The FBI collects these data through the Uniform Crime Reporting (UCR) Program.

General comments

  • This table provides the number and rate of law enforcement employees broken down by region, geographic division, and population group.
  • The totals for full-time law enforcement employees in metropolitan and nonmetropolitan county agencies are combined in this table.
  • Suburban areas include law enforcement agencies in cities with less than 50,000 inhabitants and county law enforcement agencies that are within a Metropolitan Statistical Area.
  • Suburban areas exclude all metropolitan agencies associated with a principal city.

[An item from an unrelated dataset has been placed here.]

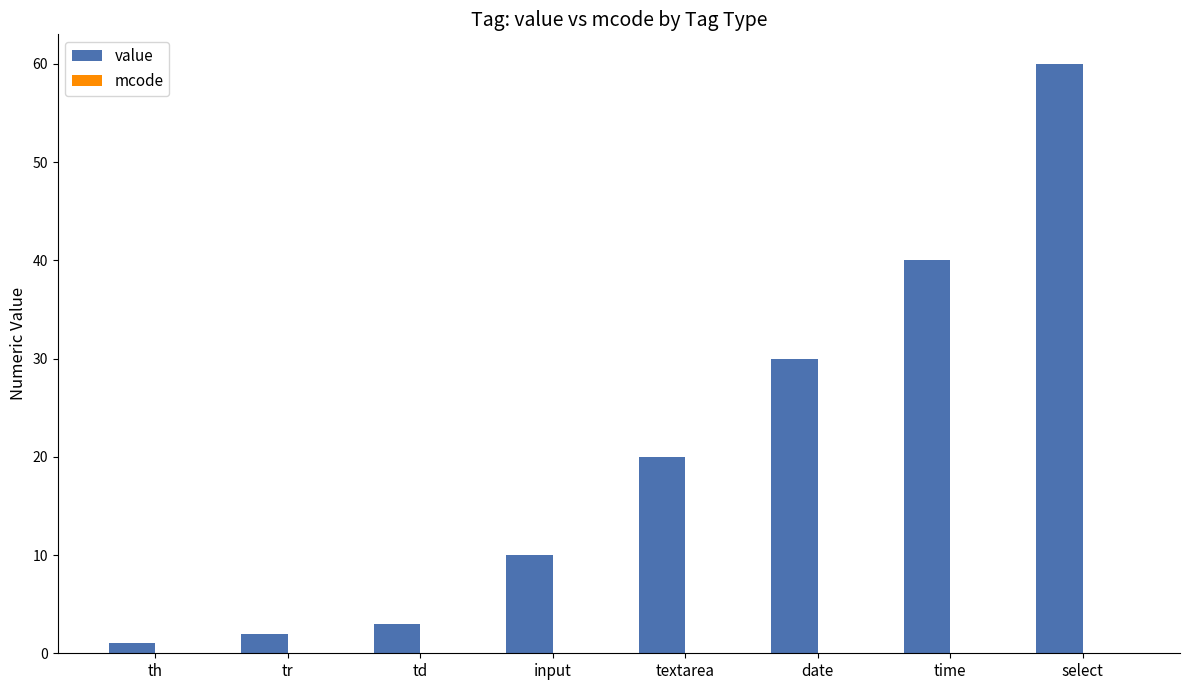

Between select and input, which is larger?

select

The agencies associated with suburban areas also appear in other groups within this table.

Methodology

  • The information in this table is derived from law enforcement employee counts (as of October 31, 2010) submitted by participating agencies.
  • The UCR Program defines law enforcement officers as individuals who ordinarily carry a firearm and a badge, have full arrest powers, and are paid from governmental funds set aside specifically to pay sworn law enforcement.
  • Civilian employees include full-time agency personnel such as clerks, radio dispatchers, meter attendants, stenographers, jailers, correctional officers, and mechanics.

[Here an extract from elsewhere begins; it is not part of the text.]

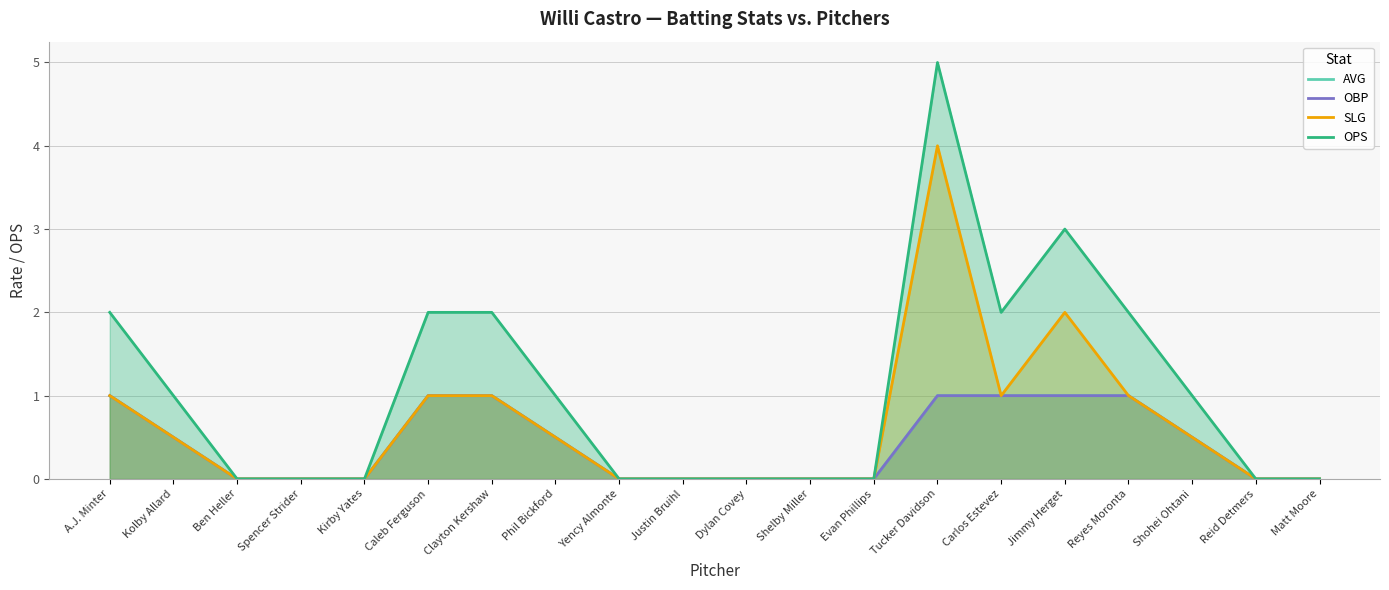

What is the sum of the SLG values at Evan Phillips and Carlos Estevez?

1.0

Regions and geographic divisions

The U.S. Census Bureau has established the four regions of the United States along with their nine geographic divisions which are used by the UCR Program to compile the Nation’s crime data. The following table lists the 50 states and the District of Columbia arranged according to the regions and geographic divisions of the United States.

NORTHEASTERN STATES

New England 
Connecticut 
Maine
Massachusetts 
New Hampshire 
Rhode Island 
Vermont

Middle Atlantic 
New Jersey
New York 
Pennsylvania

MIDWESTERN STATES

East North Central 
Illinois 
Indiana 
Michigan
Ohio
Wisconsin 

West North Central 
Iowa 
Kansas 
Minnesota 
Missouri 
Nebraska 
North Dakota 
South Dakota

SOUTHERN STATES

South Atlantic 
Delaware 
District of Columbia 
Florida 
Georgia 
Maryland 
North Carolina 
South Carolina 
Virginia 
West Virginia

East South Central
Alabama 
Kentucky 
Mississippi 
Tennessee

West South Central 
Arkansas
Louisiana 
Oklahoma 
Texas

WESTERN STATES

Mountain
Arizona 
Colorado 
Idaho 
Montana 
Nevada 
New Mexico 
Utah 
Wyoming

Pacific
Alaska 
California 
Hawaii 
Oregon 
Washington

 

Population estimation

For the 2010 population estimates used in this table, the FBI computed individual rates of growth from one year to the next for every city/town and county using 2000 decennial population counts and 2001 through 2009 population estimates from the U.S. Census Bureau. Each agency’s rates of growth were averaged; that average was then applied and added to its 2009 Census population estimate to derive the agency’s 2010 population estimate.